§ **What the task asks**
In the forum post on birthday attacks, update everything from "John R T Brazier" down to "than a half." by writing it out again with "hash functions" replaced by "hash algorithms".

§ **Text block**
John R T Brazier wrote:
> 
> Nexus said:
> 
> I'm not sure it has been mentioned, but I'm relying to list anyway in case
> anyone else is asking the same.   It's basically a type of brute force
> attack against hash functions that is based on the rather odd mathematical
> paradox in that if you have 23 people in a room, then the probablility of 2
> or more people in the room having the same birthday is greater than a half.
> Using this method, you look for hash collisions ie if you have an n bit hash
> output, rather than 2^n possible inputs you could expect after trying 2^n/2
> possible inputs that you would get some collision.
> Some more details here http://www.rsasecurity.com/rsalabs/faq/2-4-6.html
> 
> I shall defer to the real crypto types for more details as my O level maths
> isn't up to it ;-)
> 
> ----------------
> 
> The original birthday paradox is based on the fact that you are looking at
> matching any two out of a population (you don't care which two). When
> there's one person in a room, there's a probability of 1 of having a birth
> date. When there's two people, there's only 1 pair of birthdays that might
> match (ie A and B). When there's three people, you have three possible
> matches (A and B, A and C, B and C). With four, you have six pairs (AB, AC,
> AD, BC, BD, CD), and so forth.
> 
> The best way to calculate the odds is to work out the probability of two
> birthdays not matching. So the probability of two people not having matching
> birthdays (assuming 365 days/year - let's keep it simple) = 1 * 364/365.
> 
> The probability of 23 people not having matching birthdays = 1 * 364/365 *
> 363/365 ... * 343/365 = 0.4927028 (approx).
> 
> For hashes, you're looking for the same thing: any two to match, so the
> maths will be similar.
> 
> TTFN
> 
> John B
> TTFN
> 
> Prune

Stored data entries

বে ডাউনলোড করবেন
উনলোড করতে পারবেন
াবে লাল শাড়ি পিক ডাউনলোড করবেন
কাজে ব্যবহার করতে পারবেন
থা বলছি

§ **Written solution**
John R T Brazier wrote:
> 
> Nexus said:
> 
> I'm not sure it has been mentioned, but I'm relying to list anyway in case
> anyone else is asking the same.   It's basically a type of brute force
> attack against hash algorithms that is based on the rather odd mathematical
> paradox in that if you have 23 people in a room, then the probablility of 2
> or more people in the room having the same birthday is greater than a half.